李三老爷险些忘记锦瑟退亲一事可是皇上给做的主,他惊过神来,又见姚家姑娘亭亭玉立,含笑淡然的身影,登时便迷了眯眼,暗道这位姚姑娘小小年纪,脑筋转的倒比谁都快,也难怪连武安侯那样的人物也折在了这小丫头片子的手中。
他想着忙道:“侄女说的是,来人,快去取了爷的帖子将这贱婢移jiāo凤京府!”
锦瑟闻言又福了福身,便笑着退了两步又隐在了廖老太君身后,而廖二老爷这会子已明白了锦瑟的意思,上前一步抱拳道:“此事说来根由还在我这外甥女身上,今日乃府上的大喜日,出了这等事已叫我廖家愧疚难当,哪里还能再劳烦世兄,此女便由我廖家送jiāo官府吧。”

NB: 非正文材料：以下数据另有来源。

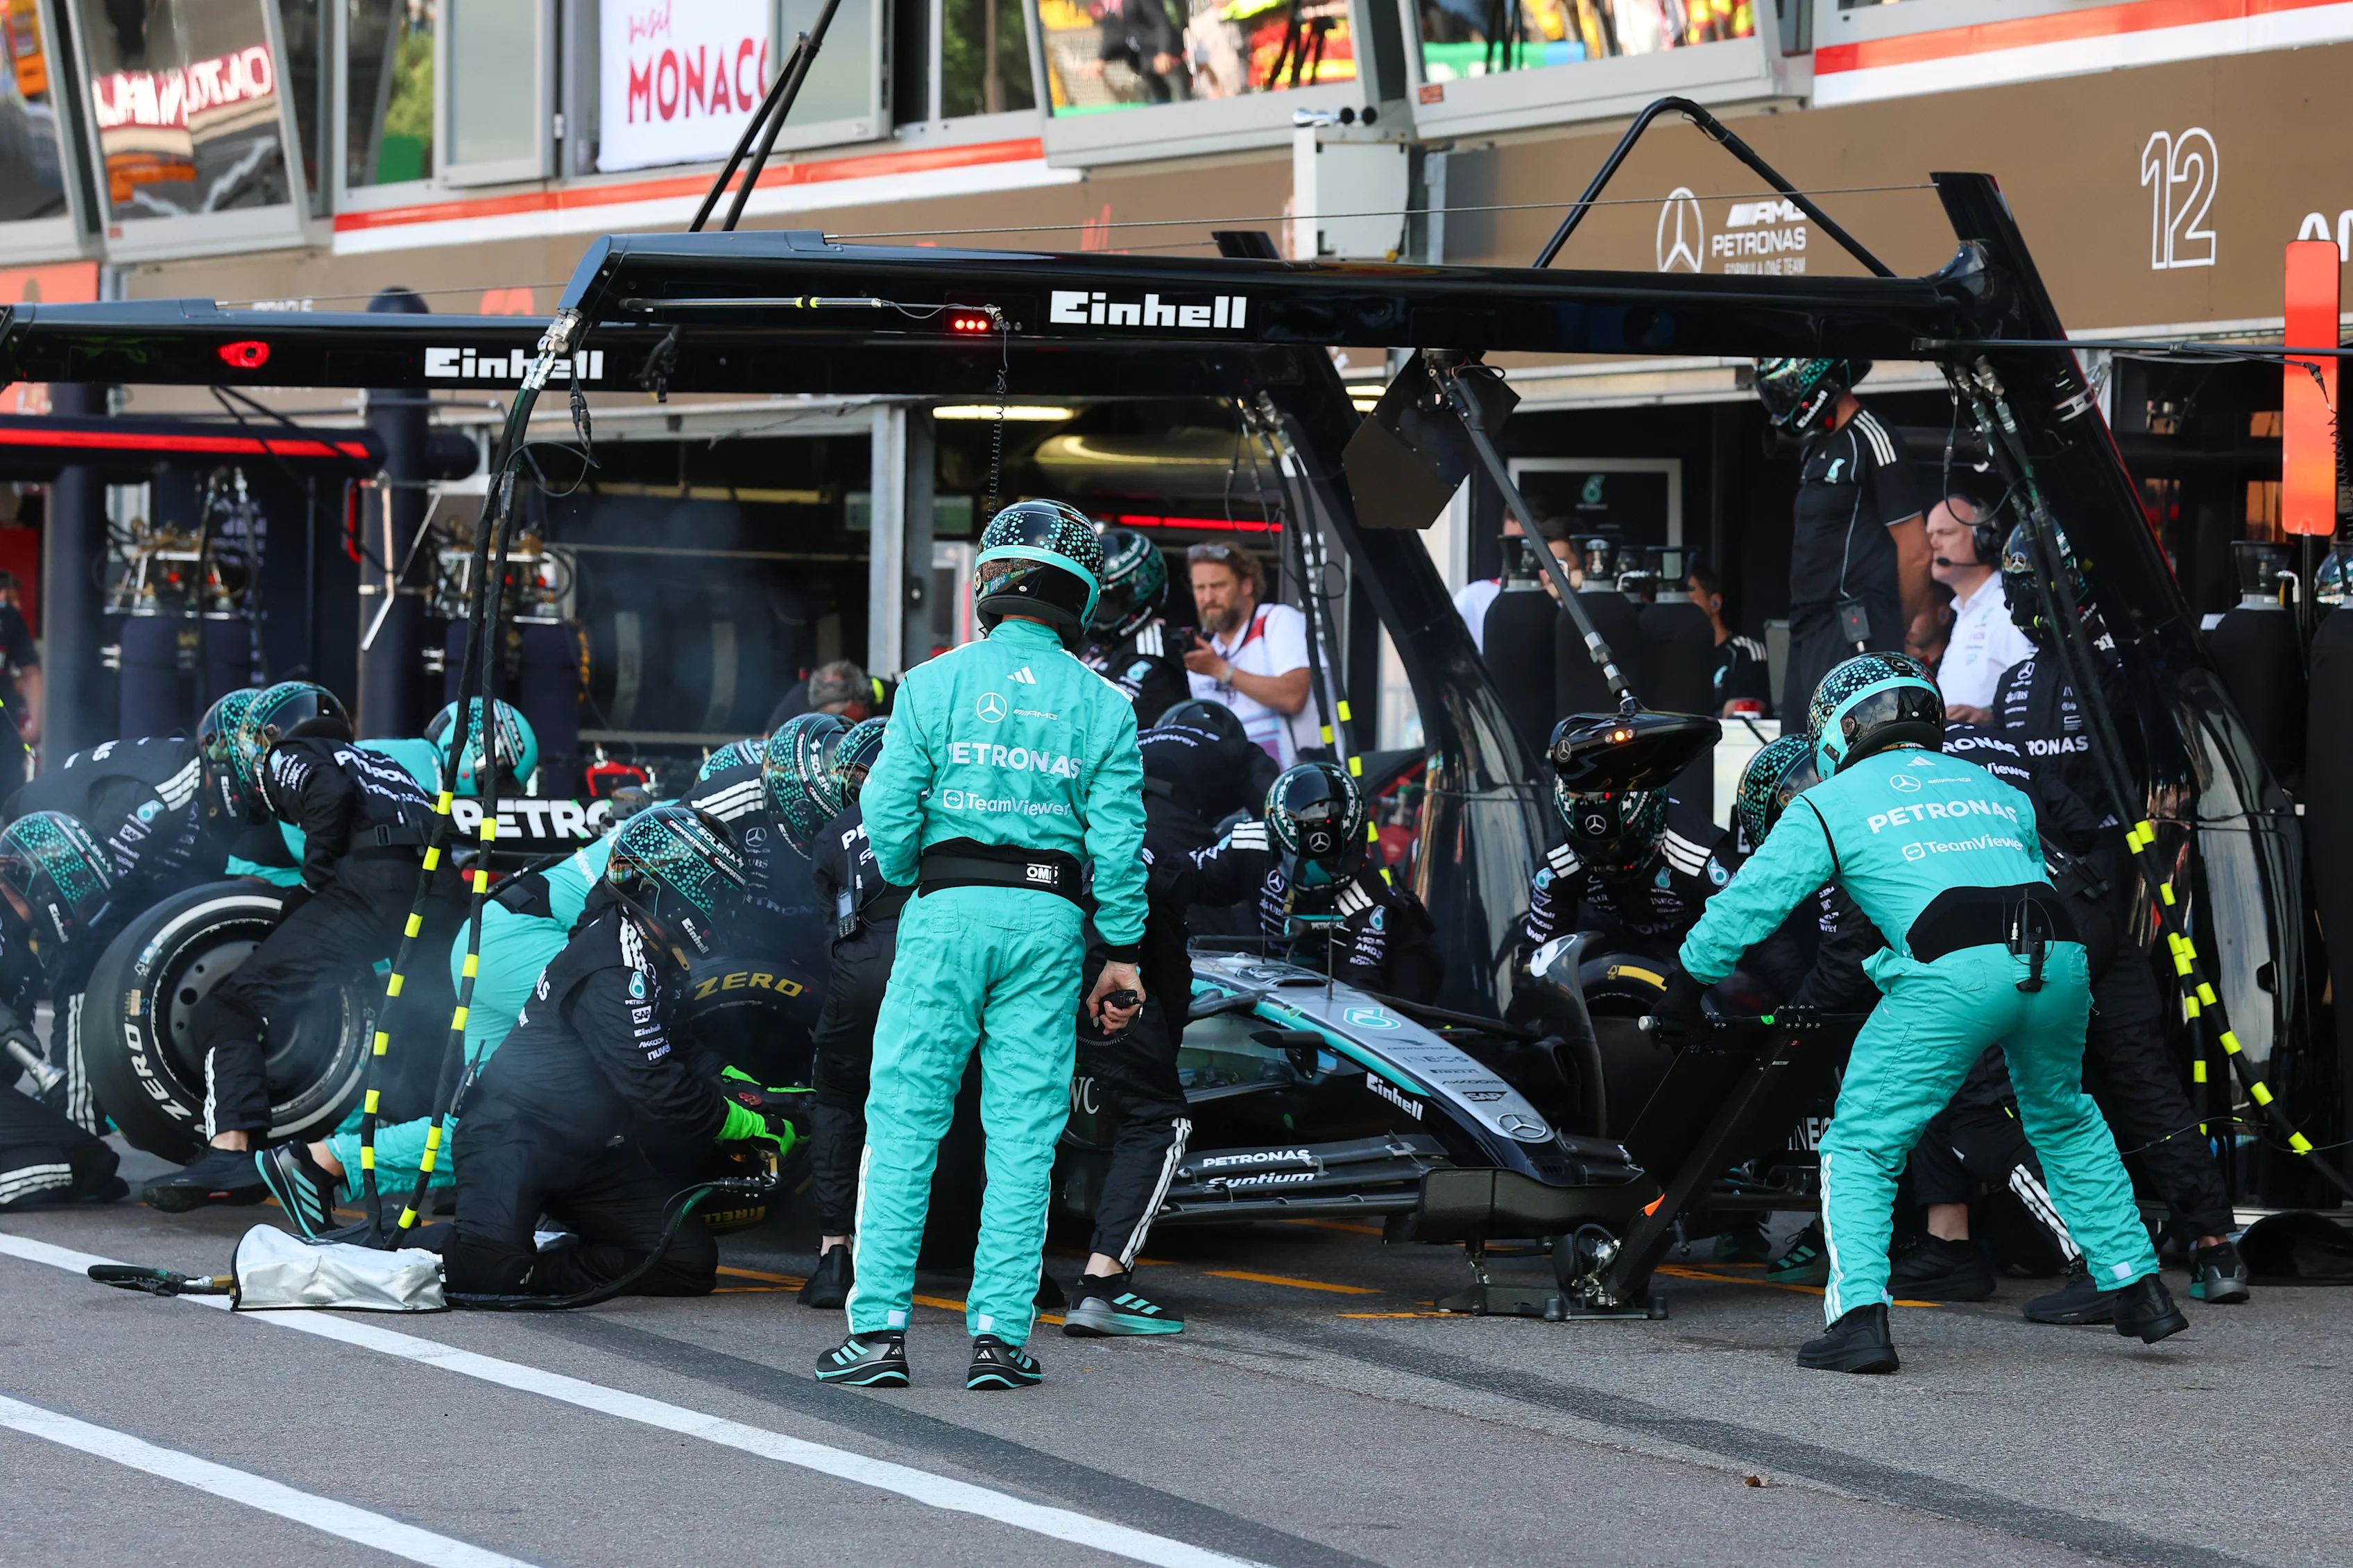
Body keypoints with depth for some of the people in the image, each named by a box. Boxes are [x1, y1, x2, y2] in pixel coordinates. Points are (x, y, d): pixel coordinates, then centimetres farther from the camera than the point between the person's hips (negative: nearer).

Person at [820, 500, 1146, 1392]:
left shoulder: (935, 684, 0)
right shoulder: (1101, 706, 3)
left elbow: (888, 809, -3)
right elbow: (1118, 839, 0)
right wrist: (1121, 955, 5)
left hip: (949, 912, -1)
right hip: (1049, 920, 1)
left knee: (904, 1124, 2)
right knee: (1023, 1135, 4)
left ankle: (879, 1328, -2)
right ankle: (999, 1335, 1)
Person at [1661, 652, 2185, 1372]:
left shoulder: (1830, 805, 18)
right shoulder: (1998, 792, 31)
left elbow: (1749, 902, 19)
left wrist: (1686, 982, 35)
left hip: (1953, 971, -5)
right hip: (2060, 956, 5)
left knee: (1860, 1148, 7)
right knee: (2064, 1121, 29)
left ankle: (1859, 1318, -9)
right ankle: (2138, 1291, 28)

李三老爷自然乐得自此事中脱身,闻言没有不应的,廖二老爷便吩咐廖书意道:“既是这样,大侄子便取了帖子带两个人将这贱婢送到凤京府去吧。”
廖书意闻言应了,招呼一声便有廖府的两个护院跟随过去,自婆子手中拽过娇杏来。
而这娇杏确实是受人教唆,那教唆她的人只说,她跑来为谢少文鸣冤,光天化日,江宁侯府门前廖府的人不好越过江宁侯府去处置于她,而江宁侯府和武安侯府一向没甚过节,也不好狠惩于她,只会将她给绑了押回武安侯府受罚,而她家侯爷如今正恨姚锦瑟,不仅不会对她严惩,只会赞她一身衷骨,世子爷听了此事也只有念她的好,对她更加看重。
就是基于这些,娇杏才鬼迷心窍地前来闹事的,她一个丫鬟,根本就不懂什么大锦律法,只想着她是武安侯府的奴才,只有武安侯府的主子们才有处置她的权力,万没想到廖家的人竟然也有权,并且果真就要将她直接送往官府了!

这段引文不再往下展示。